### Aufgabe A
Zitiere sämtliche Zeilen aller Datensätze unverändert.

Clemens Kanthak begleitet den Umbau des Ludwigsburger Marstallcenters schon seit zweieinhalb Jahren. Mit der Öffnung des Einkaufsmarkts zum Monatsende ist seine Arbeit fast abgeschlossen.

Ludwigsburg - Während des Umbaus am Marstallcenter sind alle Fäden bei Clemens Kanthak zusammengelaufen. Der Projektmanager der Investorengesellschaft ECE musste mit skeptischen Brandschutzexperten verhandeln, die unterschiedlichsten Bautrupps dirigieren und genervte Anwohner befrieden. Von Ludwigsburg hat er kaum mehr als die Außengastronomie schätzen gelernt.
Herr Kanthak, „wenn es am schönsten ist, soll man gehen“. Ist das Ihr Lebensmotto?
(Lacht) Ich arbeite jetzt seit über zwei Jahren an dem Projekt Marstallcenter – und immer auf diesen Eröffnungstag hin. Dann ist es schon so, dass man in ein kleines Loch fällt, wenn die Tür aufgeht.
Wenn sich alle Beteiligten auf die Eröffnung freuen, ist für Sie der Fall erledigt?
Die Freude beim Bauen ist, dass man sieht, was man gemacht hat. Und da ich das Marstallcenter ja noch kenne, wie es im alten Betrieb war mit drei Läden, dann ist es schon erfreulich zu sehen, wie das jetzt aussieht. Der schönste Moment ist für mich am Abend vor der Eröffnung: da gehe ich noch einmal in Ruhe durch das Center und denke darüber nach, wie das alles verlaufen ist.
Ein kleiner Luxus, den Sie sich gönnen?
Ja. das habe ich bei den beiden Centern, die ich davor betreut habe, auch so gemacht.
Wann ist definitiv Schluss für Sie?

### Bereitgestellte Daten

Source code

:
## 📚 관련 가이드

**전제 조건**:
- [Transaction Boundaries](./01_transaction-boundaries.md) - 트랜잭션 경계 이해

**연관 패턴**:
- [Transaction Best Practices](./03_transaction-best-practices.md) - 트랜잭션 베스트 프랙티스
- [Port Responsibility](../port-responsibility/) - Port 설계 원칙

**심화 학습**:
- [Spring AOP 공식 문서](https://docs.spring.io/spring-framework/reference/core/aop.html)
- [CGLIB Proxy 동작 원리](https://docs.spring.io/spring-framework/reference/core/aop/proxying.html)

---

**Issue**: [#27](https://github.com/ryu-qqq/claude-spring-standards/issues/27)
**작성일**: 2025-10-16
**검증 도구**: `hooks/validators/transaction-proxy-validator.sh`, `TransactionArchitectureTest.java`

### Aufgabe B
Überarbeite den Abschnitt des Interviews zum Marstallcenter, der mit „Wenn sich alle“ beginnt und nach „auch so gemacht.“ endet, indem du „Eröffnung“ durch „Einweihung“ ersetzt, und gib ihn vollständig wieder.

### Schriftliche Antwort A
Source code

:
## 📚 관련 가이드

**전제 조건**:
- [Transaction Boundaries](./01_transaction-boundaries.md) - 트랜잭션 경계 이해

**연관 패턴**:
- [Transaction Best Practices](./03_transaction-best-practices.md) - 트랜잭션 베스트 프랙티스
- [Port Responsibility](../port-responsibility/) - Port 설계 원칙

**심화 학습**:
- [Spring AOP 공식 문서](https://docs.spring.io/spring-framework/reference/core/aop.html)
- [CGLIB Proxy 동작 원리](https://docs.spring.io/spring-framework/reference/core/aop/proxying.html)

---

**Issue**: [#27](https://github.com/ryu-qqq/claude-spring-standards/issues/27)
**작성일**: 2025-10-16
**검증 도구**: `hooks/validators/transaction-proxy-validator.sh`, `TransactionArchitectureTest.java`

### Schriftliche Antwort B
Wenn sich alle Beteiligten auf die Einweihung freuen, ist für Sie der Fall erledigt?
Die Freude beim Bauen ist, dass man sieht, was man gemacht hat. Und da ich das Marstallcenter ja noch kenne, wie es im alten Betrieb war mit drei Läden, dann ist es schon erfreulich zu sehen, wie das jetzt aussieht. Der schönste Moment ist für mich am Abend vor der Einweihung: da gehe ich noch einmal in Ruhe durch das Center und denke darüber nach, wie das alles verlaufen ist.
Ein kleiner Luxus, den Sie sich gönnen?
Ja. das habe ich bei den beiden Centern, die ich davor betreut habe, auch so gemacht.